### PROBLEM 1
In the binary tree subtree-sum page, what output is listed for the example tree?
### PROBLEM 2
Resume the binary tree subtree-sum solution from the point where it stops.

### GIVEN PASSAGE
Given a binary tree, print the sum( inclusive of the root ) of sub-tree rooted at each node in in-order

Given a binary tree. Find the sum( inclusive of the root ) of sub-tree rooted at each node. Print the sum in in-order.

E.g.

                  3

                /  \

             2       4

           /        /  \

         2         2   -1

Output: 2, 4, 12, 2, 5, -1.

Solution

#include <stdio.h>
#include <stdlib.h>

typedef struct TreeNode
{
    struct TreeNode *left, *right;
    int data;

}TreeNode;

typedef TreeNode * Tree;


/*
Two passes with constant space
*/
int printSum(Tree t, int toPrint)
{
    if(t == NULL)
        return 0;

    int lsum = printSum(t->left, toPrint);
    int rsum = printSum(t->right, 0);

    int sum = lsum + t->data + rsum;

    if(toPrint)
        printf("%d ", sum);

    printSum(t->right, toPrint);

    return sum;

}


/*
One pass with n space
*/
int printSum2(Tree t, int a[], int *pos)

### DATA TO EXAMINE
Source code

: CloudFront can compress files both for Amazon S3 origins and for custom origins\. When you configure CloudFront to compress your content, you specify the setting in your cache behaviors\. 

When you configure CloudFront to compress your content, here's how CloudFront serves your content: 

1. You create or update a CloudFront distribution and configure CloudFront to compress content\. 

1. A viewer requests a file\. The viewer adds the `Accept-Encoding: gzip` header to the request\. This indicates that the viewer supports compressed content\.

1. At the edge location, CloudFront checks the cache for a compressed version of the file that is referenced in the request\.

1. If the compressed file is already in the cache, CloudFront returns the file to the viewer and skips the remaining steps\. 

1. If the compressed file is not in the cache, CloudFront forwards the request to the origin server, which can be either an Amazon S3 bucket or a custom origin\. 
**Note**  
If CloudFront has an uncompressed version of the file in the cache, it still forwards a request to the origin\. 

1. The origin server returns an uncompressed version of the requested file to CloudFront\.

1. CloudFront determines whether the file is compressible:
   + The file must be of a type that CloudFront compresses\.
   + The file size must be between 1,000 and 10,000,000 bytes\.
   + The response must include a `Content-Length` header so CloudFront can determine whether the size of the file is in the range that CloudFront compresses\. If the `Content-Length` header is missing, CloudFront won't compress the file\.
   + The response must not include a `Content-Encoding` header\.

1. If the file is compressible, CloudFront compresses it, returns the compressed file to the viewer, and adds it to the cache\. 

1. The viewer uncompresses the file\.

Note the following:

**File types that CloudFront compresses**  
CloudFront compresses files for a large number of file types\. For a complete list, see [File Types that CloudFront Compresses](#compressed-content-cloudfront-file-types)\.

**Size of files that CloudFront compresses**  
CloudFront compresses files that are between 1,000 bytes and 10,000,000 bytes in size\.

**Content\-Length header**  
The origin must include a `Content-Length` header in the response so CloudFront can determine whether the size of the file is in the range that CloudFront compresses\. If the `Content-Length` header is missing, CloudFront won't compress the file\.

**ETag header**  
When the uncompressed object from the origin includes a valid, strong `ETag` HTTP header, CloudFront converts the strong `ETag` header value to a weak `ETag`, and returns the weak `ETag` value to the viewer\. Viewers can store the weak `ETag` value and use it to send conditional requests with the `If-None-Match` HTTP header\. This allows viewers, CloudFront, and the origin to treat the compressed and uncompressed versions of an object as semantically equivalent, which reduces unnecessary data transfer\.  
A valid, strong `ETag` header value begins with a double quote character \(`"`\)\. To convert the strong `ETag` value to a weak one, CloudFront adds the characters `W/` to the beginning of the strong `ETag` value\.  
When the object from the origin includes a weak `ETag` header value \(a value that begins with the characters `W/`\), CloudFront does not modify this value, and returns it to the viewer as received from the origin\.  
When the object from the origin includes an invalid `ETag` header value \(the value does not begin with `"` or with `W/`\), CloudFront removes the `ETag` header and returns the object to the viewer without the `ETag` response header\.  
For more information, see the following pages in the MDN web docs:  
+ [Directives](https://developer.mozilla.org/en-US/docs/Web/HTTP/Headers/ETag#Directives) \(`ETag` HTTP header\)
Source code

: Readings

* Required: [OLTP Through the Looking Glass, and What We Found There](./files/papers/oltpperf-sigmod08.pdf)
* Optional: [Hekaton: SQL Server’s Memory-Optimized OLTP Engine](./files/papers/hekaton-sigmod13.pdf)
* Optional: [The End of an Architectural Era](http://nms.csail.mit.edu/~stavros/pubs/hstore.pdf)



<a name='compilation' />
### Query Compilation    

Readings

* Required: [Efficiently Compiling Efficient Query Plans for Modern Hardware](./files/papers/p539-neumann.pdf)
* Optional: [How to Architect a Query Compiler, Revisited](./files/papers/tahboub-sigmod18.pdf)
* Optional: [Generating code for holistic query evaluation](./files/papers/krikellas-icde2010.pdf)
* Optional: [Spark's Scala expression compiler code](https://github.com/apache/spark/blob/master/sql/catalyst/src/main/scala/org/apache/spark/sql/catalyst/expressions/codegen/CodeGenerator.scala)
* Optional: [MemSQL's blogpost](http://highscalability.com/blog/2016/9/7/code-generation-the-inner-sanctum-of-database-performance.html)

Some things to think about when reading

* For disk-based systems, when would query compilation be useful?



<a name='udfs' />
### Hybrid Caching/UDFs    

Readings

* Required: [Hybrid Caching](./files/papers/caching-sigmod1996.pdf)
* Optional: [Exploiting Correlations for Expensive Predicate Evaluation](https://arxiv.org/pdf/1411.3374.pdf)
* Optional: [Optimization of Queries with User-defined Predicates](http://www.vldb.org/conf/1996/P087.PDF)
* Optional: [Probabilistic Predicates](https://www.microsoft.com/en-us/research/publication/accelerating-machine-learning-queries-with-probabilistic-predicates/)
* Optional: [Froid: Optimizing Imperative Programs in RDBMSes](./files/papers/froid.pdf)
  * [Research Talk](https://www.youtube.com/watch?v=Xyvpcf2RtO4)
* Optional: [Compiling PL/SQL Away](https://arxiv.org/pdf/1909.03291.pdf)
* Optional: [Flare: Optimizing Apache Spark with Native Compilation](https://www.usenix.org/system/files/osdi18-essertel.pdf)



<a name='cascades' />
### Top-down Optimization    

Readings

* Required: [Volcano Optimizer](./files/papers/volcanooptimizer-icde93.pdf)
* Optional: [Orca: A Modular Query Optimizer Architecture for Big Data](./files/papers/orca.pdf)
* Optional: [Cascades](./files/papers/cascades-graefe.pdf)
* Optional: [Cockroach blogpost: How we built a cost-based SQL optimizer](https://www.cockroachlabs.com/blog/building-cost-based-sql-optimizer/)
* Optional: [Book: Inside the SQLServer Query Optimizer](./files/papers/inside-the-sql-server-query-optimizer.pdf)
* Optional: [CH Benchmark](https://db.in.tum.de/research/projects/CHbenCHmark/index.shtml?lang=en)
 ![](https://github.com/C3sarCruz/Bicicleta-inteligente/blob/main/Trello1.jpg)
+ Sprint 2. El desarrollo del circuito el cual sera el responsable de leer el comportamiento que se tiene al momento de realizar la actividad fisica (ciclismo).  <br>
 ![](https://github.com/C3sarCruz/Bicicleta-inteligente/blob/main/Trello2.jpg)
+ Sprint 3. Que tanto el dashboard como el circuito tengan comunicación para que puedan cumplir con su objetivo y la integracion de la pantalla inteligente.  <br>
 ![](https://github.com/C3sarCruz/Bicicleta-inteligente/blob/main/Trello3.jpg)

### REPLY 1
2, 4, 12, 2, 5, -1.

### REPLY 2
{
    if(t == NULL)
        return 0;

    int lsum = printSum2(t->left, a, pos);

    (*pos)++;

    int p = *pos;

    int rsum = printSum2(t->right,a, pos);

    return a[p] = lsum + t->data + rsum;


}

/*Utilities*/

inline  TreeNode * makeTreeNode(int data)
{
    TreeNode *n = calloc(sizeof(TreeNode), 1);
    n->data = data;

    return n;
}


int main()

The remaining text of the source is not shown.